_Task to carry out_: For every record, give an exact copy that has no pictures in it.

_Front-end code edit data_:
◇ ◇ ◇ ◇
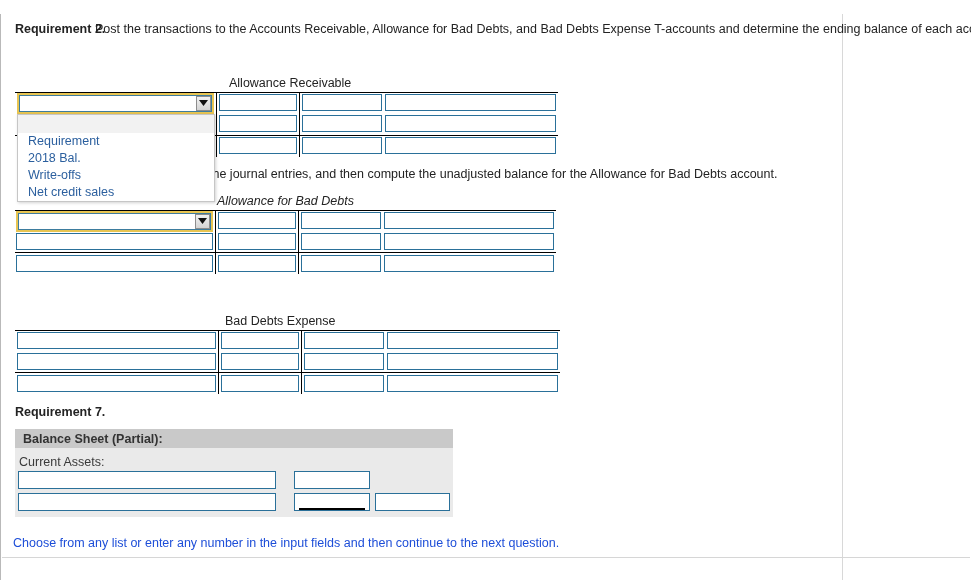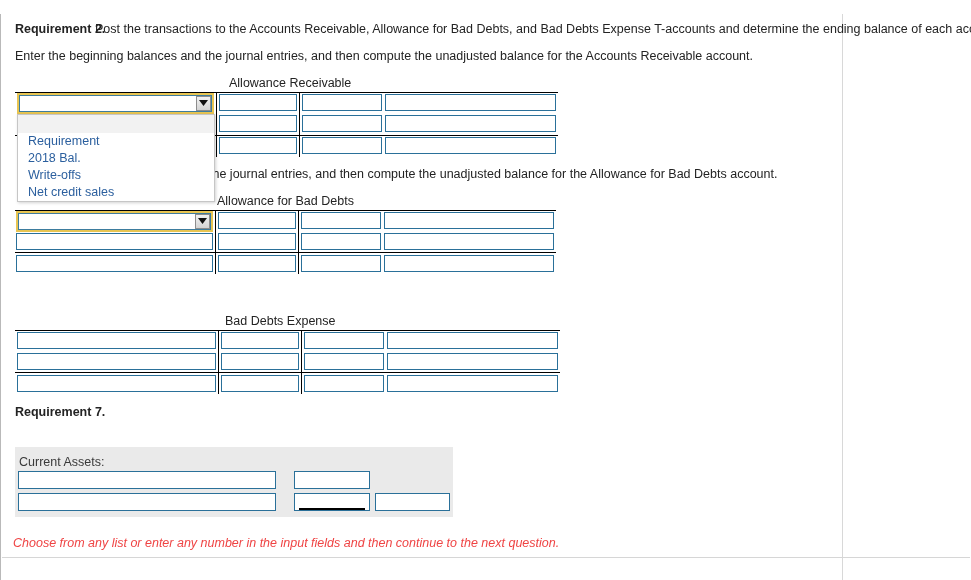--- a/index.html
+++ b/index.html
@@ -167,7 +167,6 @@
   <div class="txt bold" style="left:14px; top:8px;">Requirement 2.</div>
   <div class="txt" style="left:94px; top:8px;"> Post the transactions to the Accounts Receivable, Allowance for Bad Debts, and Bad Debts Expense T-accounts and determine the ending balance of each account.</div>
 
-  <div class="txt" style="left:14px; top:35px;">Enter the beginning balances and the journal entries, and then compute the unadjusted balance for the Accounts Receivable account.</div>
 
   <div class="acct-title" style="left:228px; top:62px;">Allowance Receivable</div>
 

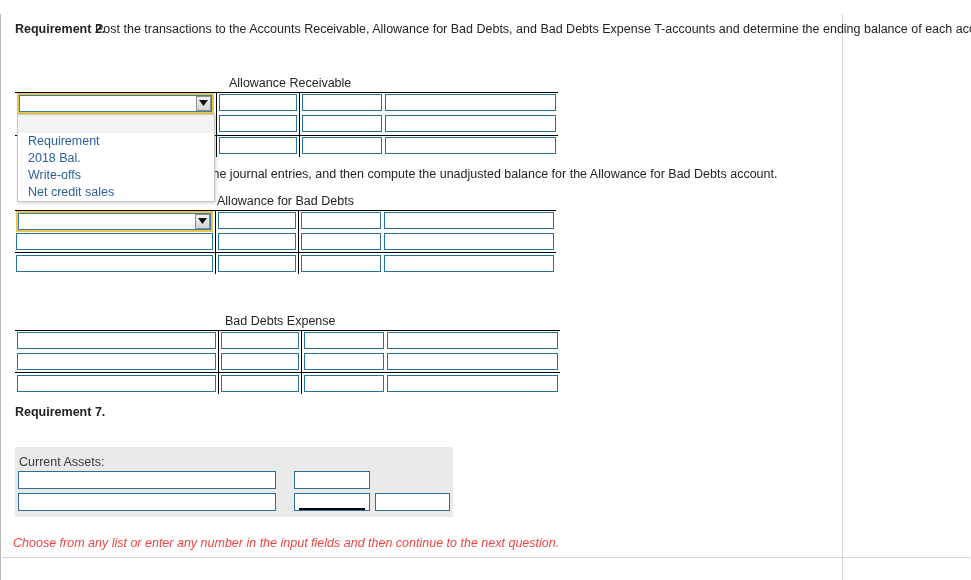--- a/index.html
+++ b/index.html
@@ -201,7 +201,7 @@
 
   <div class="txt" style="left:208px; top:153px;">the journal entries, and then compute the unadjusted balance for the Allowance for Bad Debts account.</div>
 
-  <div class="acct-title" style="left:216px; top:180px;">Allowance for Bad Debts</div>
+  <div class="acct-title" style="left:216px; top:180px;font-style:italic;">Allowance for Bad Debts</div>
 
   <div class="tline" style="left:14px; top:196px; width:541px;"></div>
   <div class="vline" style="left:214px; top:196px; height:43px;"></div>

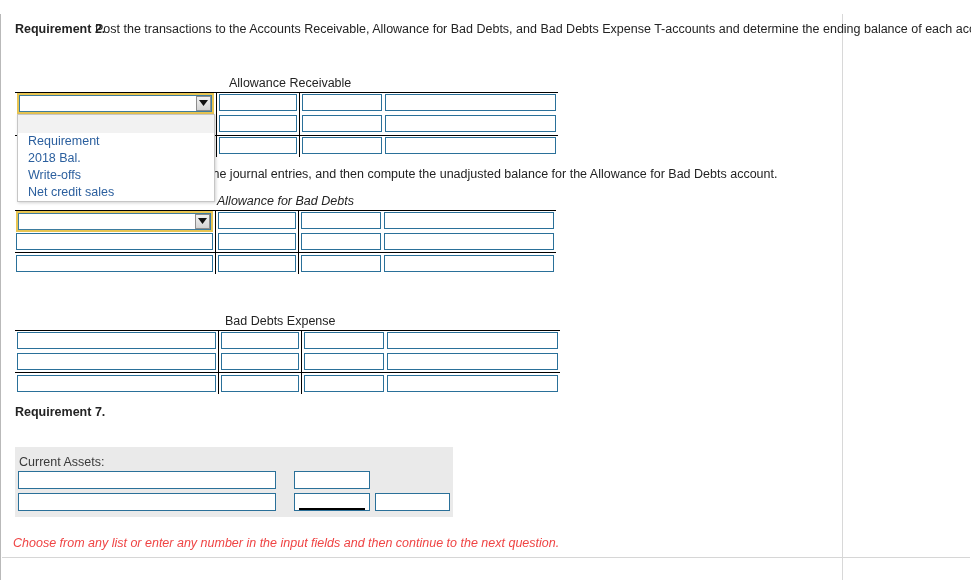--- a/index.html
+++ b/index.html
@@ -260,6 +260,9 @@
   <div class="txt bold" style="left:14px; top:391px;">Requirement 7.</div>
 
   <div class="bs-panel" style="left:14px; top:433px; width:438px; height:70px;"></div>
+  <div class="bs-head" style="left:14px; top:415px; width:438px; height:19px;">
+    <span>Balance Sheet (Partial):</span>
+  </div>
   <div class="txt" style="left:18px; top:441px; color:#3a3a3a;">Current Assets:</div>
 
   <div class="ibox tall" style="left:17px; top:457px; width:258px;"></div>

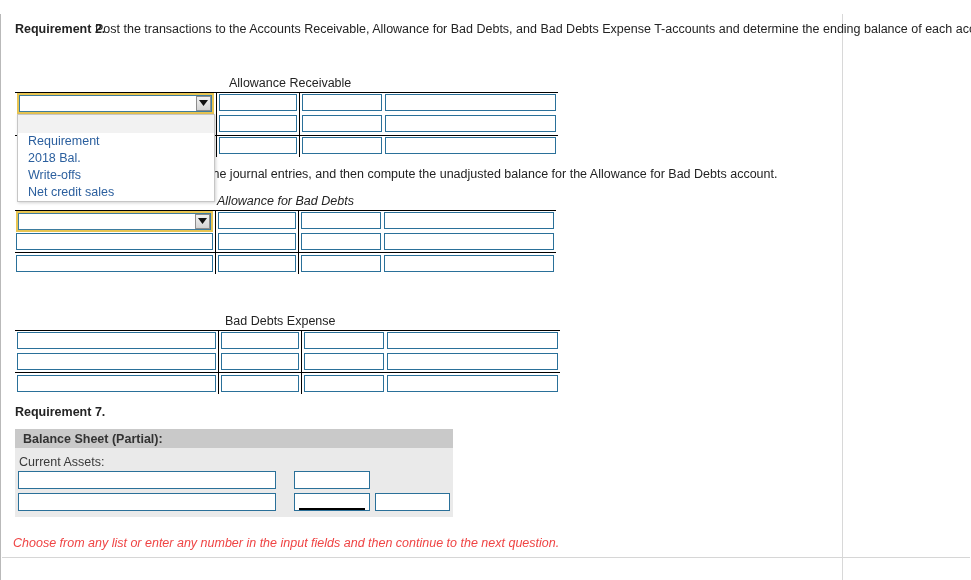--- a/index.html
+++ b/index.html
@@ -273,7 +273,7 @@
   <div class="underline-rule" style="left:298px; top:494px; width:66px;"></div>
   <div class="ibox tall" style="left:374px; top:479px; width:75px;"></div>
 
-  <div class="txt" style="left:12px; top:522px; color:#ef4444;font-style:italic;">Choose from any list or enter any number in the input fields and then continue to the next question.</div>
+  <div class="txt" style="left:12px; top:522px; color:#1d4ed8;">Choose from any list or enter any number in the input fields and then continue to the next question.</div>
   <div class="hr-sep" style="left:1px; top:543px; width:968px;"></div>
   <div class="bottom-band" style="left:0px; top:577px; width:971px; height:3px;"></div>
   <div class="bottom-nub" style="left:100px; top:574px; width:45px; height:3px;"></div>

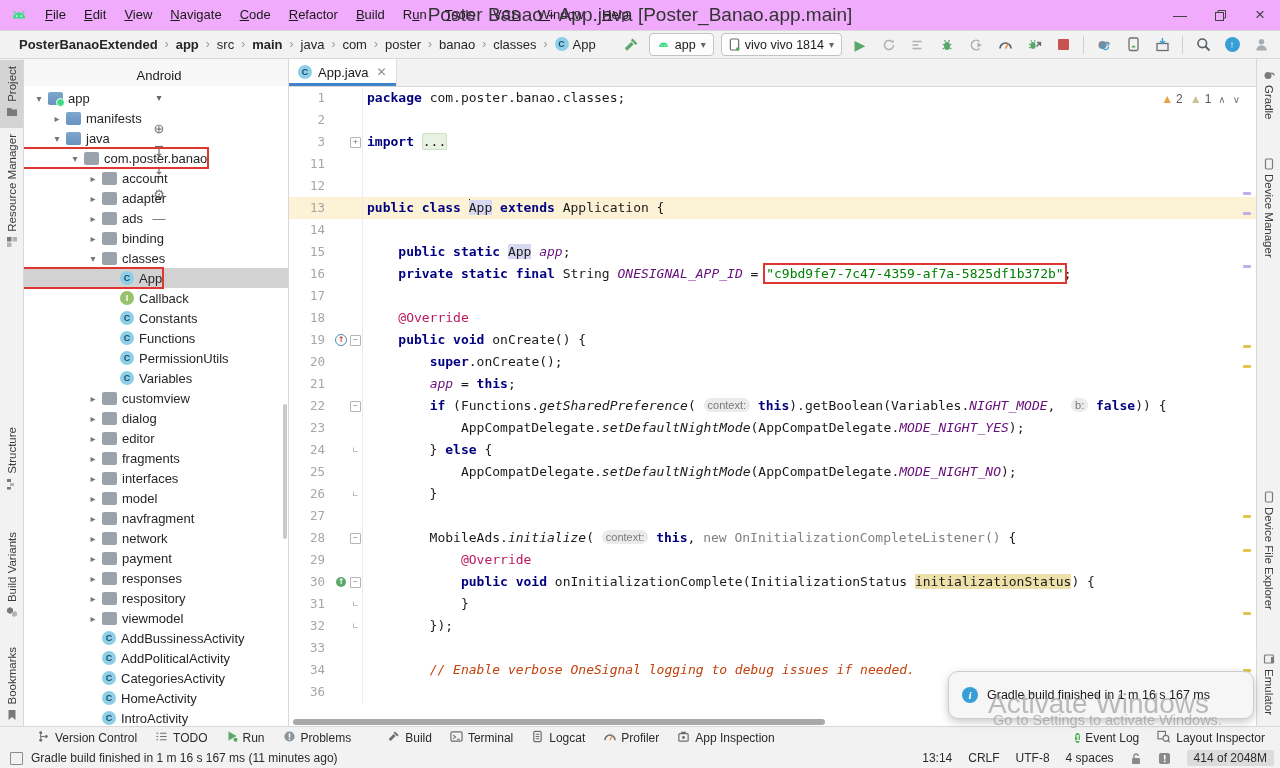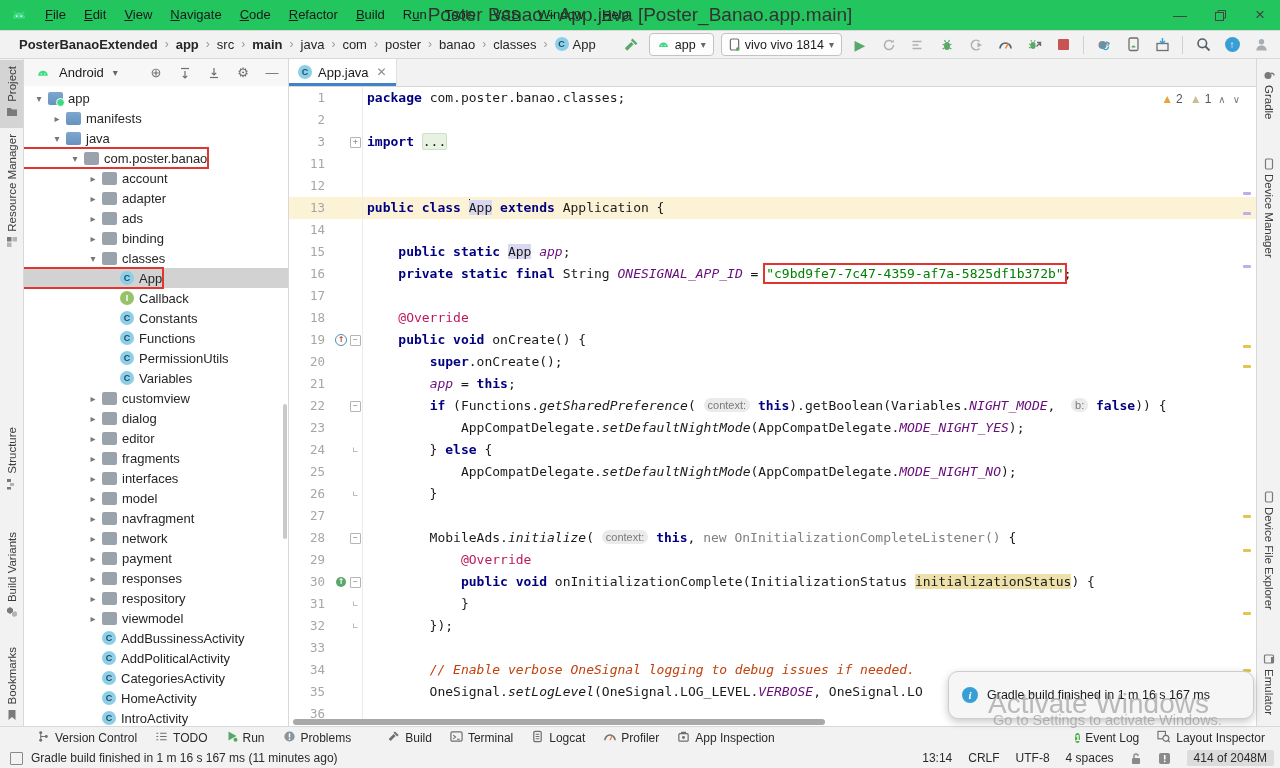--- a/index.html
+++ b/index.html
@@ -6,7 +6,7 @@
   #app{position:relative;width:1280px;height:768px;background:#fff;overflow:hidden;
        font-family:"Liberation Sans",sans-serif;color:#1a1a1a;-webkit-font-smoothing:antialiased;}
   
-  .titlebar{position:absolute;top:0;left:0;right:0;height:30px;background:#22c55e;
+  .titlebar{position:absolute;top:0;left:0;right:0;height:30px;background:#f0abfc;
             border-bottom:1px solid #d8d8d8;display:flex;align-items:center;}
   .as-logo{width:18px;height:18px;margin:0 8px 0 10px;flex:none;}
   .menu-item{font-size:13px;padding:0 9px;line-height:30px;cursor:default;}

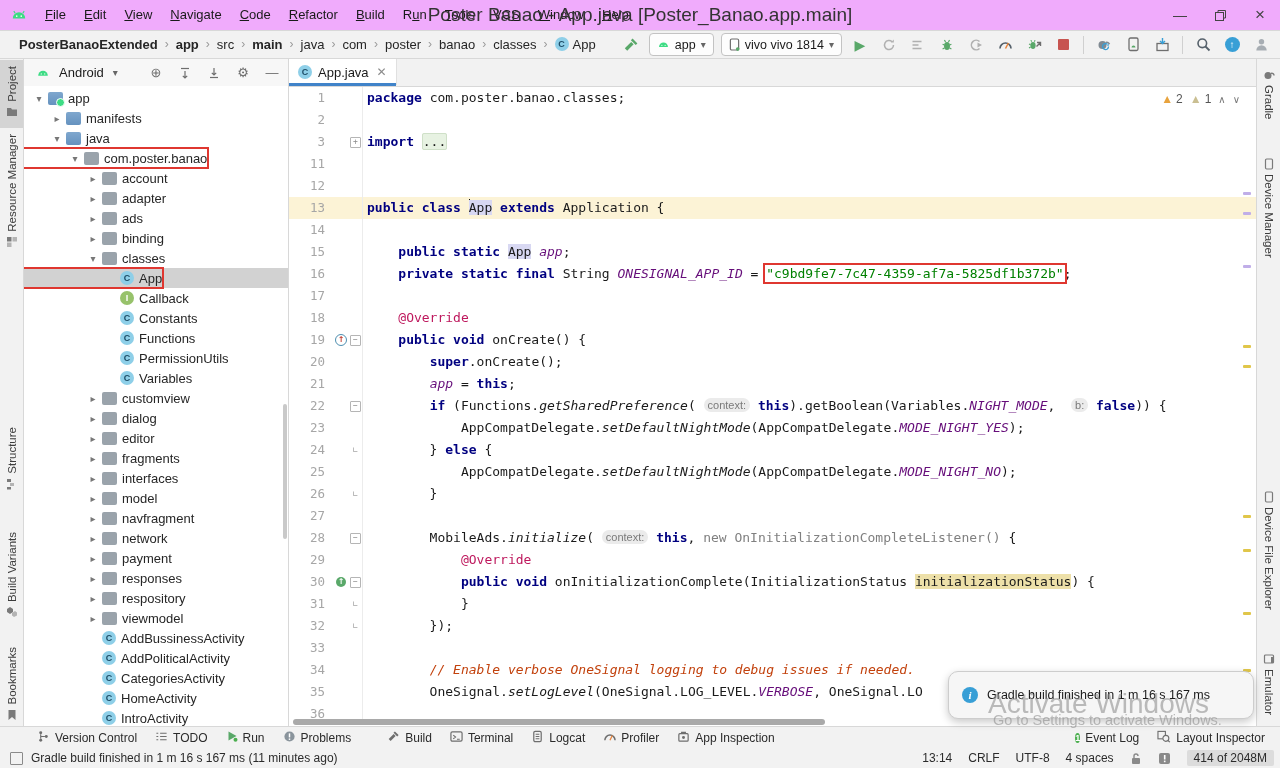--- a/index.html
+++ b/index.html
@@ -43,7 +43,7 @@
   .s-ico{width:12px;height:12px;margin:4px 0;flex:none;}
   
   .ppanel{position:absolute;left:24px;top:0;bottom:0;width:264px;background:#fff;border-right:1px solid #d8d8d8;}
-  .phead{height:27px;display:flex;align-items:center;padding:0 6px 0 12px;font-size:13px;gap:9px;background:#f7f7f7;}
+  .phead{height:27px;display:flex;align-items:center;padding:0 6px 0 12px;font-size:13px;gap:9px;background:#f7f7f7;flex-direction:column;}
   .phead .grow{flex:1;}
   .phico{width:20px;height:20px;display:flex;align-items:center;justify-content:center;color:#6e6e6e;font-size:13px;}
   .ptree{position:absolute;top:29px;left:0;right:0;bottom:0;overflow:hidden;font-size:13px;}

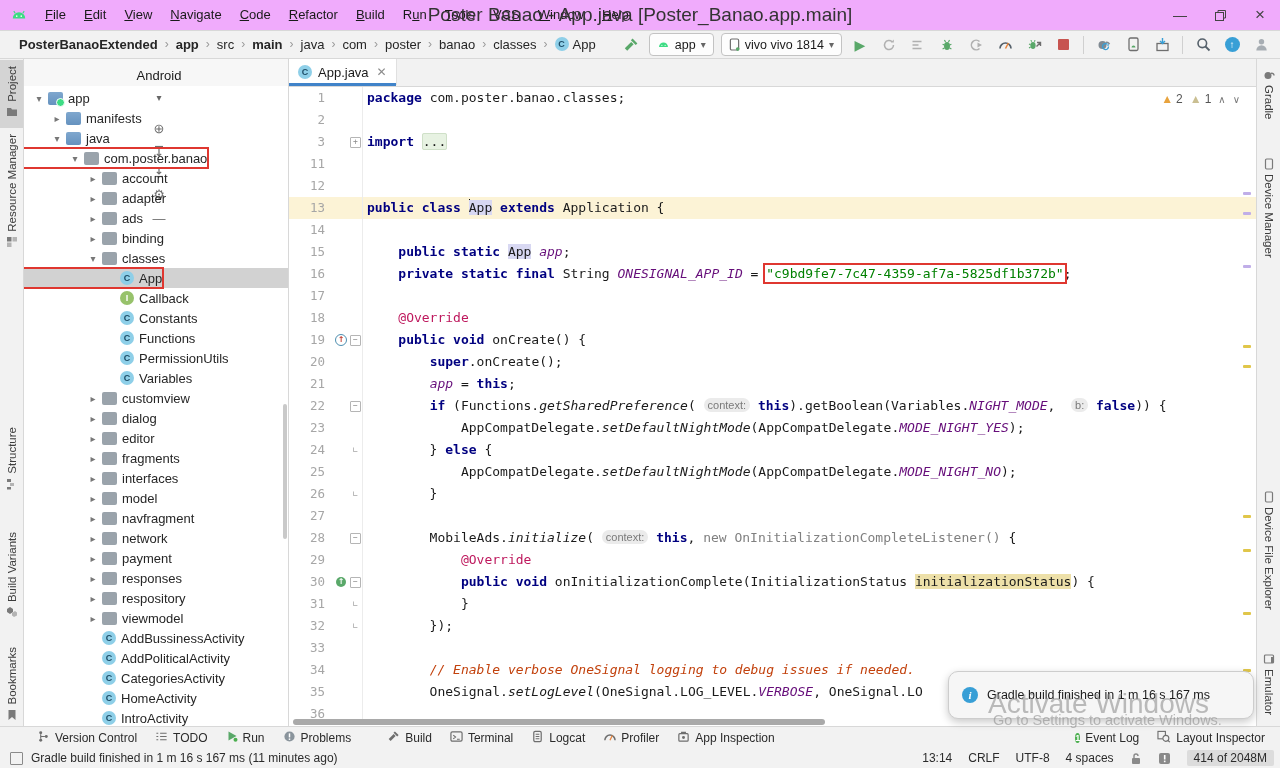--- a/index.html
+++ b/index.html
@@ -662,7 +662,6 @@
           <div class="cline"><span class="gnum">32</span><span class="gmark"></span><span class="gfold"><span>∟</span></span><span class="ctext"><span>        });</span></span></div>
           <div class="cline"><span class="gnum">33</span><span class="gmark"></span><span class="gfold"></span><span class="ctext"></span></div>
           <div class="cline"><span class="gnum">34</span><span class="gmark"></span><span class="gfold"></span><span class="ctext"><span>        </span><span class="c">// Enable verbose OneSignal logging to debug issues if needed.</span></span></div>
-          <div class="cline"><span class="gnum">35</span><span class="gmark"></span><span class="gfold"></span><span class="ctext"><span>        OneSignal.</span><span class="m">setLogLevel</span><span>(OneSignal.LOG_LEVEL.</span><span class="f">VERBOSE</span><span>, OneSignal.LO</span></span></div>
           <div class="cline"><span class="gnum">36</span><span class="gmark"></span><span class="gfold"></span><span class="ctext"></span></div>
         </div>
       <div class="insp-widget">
◇ ◇ ◇ ◇
_Task response_:
--- a/index.html
+++ b/index.html
@@ -167,7 +167,6 @@
   <div class="txt bold" style="left:14px; top:8px;">Requirement 2.</div>
   <div class="txt" style="left:94px; top:8px;"> Post the transactions to the Accounts Receivable, Allowance for Bad Debts, and Bad Debts Expense T-accounts and determine the ending balance of each account.</div>
 
-  <div class="txt" style="left:14px; top:35px;">Enter the beginning balances and the journal entries, and then compute the unadjusted balance for the Accounts Receivable account.</div>
 
   <div class="acct-title" style="left:228px; top:62px;">Allowance Receivable</div>
 

--- a/index.html
+++ b/index.html
@@ -201,7 +201,7 @@
 
   <div class="txt" style="left:208px; top:153px;">the journal entries, and then compute the unadjusted balance for the Allowance for Bad Debts account.</div>
 
-  <div class="acct-title" style="left:216px; top:180px;">Allowance for Bad Debts</div>
+  <div class="acct-title" style="left:216px; top:180px;font-style:italic;">Allowance for Bad Debts</div>
 
   <div class="tline" style="left:14px; top:196px; width:541px;"></div>
   <div class="vline" style="left:214px; top:196px; height:43px;"></div>

--- a/index.html
+++ b/index.html
@@ -260,6 +260,9 @@
   <div class="txt bold" style="left:14px; top:391px;">Requirement 7.</div>
 
   <div class="bs-panel" style="left:14px; top:433px; width:438px; height:70px;"></div>
+  <div class="bs-head" style="left:14px; top:415px; width:438px; height:19px;">
+    <span>Balance Sheet (Partial):</span>
+  </div>
   <div class="txt" style="left:18px; top:441px; color:#3a3a3a;">Current Assets:</div>
 
   <div class="ibox tall" style="left:17px; top:457px; width:258px;"></div>

--- a/index.html
+++ b/index.html
@@ -273,7 +273,7 @@
   <div class="underline-rule" style="left:298px; top:494px; width:66px;"></div>
   <div class="ibox tall" style="left:374px; top:479px; width:75px;"></div>
 
-  <div class="txt" style="left:12px; top:522px; color:#ef4444;font-style:italic;">Choose from any list or enter any number in the input fields and then continue to the next question.</div>
+  <div class="txt" style="left:12px; top:522px; color:#1d4ed8;">Choose from any list or enter any number in the input fields and then continue to the next question.</div>
   <div class="hr-sep" style="left:1px; top:543px; width:968px;"></div>
   <div class="bottom-band" style="left:0px; top:577px; width:971px; height:3px;"></div>
   <div class="bottom-nub" style="left:100px; top:574px; width:45px; height:3px;"></div>

--- a/index.html
+++ b/index.html
@@ -6,7 +6,7 @@
   #app{position:relative;width:1280px;height:768px;background:#fff;overflow:hidden;
        font-family:"Liberation Sans",sans-serif;color:#1a1a1a;-webkit-font-smoothing:antialiased;}
   
-  .titlebar{position:absolute;top:0;left:0;right:0;height:30px;background:#22c55e;
+  .titlebar{position:absolute;top:0;left:0;right:0;height:30px;background:#f0abfc;
             border-bottom:1px solid #d8d8d8;display:flex;align-items:center;}
   .as-logo{width:18px;height:18px;margin:0 8px 0 10px;flex:none;}
   .menu-item{font-size:13px;padding:0 9px;line-height:30px;cursor:default;}

--- a/index.html
+++ b/index.html
@@ -43,7 +43,7 @@
   .s-ico{width:12px;height:12px;margin:4px 0;flex:none;}
   
   .ppanel{position:absolute;left:24px;top:0;bottom:0;width:264px;background:#fff;border-right:1px solid #d8d8d8;}
-  .phead{height:27px;display:flex;align-items:center;padding:0 6px 0 12px;font-size:13px;gap:9px;background:#f7f7f7;}
+  .phead{height:27px;display:flex;align-items:center;padding:0 6px 0 12px;font-size:13px;gap:9px;background:#f7f7f7;flex-direction:column;}
   .phead .grow{flex:1;}
   .phico{width:20px;height:20px;display:flex;align-items:center;justify-content:center;color:#6e6e6e;font-size:13px;}
   .ptree{position:absolute;top:29px;left:0;right:0;bottom:0;overflow:hidden;font-size:13px;}

--- a/index.html
+++ b/index.html
@@ -662,7 +662,6 @@
           <div class="cline"><span class="gnum">32</span><span class="gmark"></span><span class="gfold"><span>∟</span></span><span class="ctext"><span>        });</span></span></div>
           <div class="cline"><span class="gnum">33</span><span class="gmark"></span><span class="gfold"></span><span class="ctext"></span></div>
           <div class="cline"><span class="gnum">34</span><span class="gmark"></span><span class="gfold"></span><span class="ctext"><span>        </span><span class="c">// Enable verbose OneSignal logging to debug issues if needed.</span></span></div>
-          <div class="cline"><span class="gnum">35</span><span class="gmark"></span><span class="gfold"></span><span class="ctext"><span>        OneSignal.</span><span class="m">setLogLevel</span><span>(OneSignal.LOG_LEVEL.</span><span class="f">VERBOSE</span><span>, OneSignal.LO</span></span></div>
           <div class="cline"><span class="gnum">36</span><span class="gmark"></span><span class="gfold"></span><span class="ctext"></span></div>
         </div>
       <div class="insp-widget">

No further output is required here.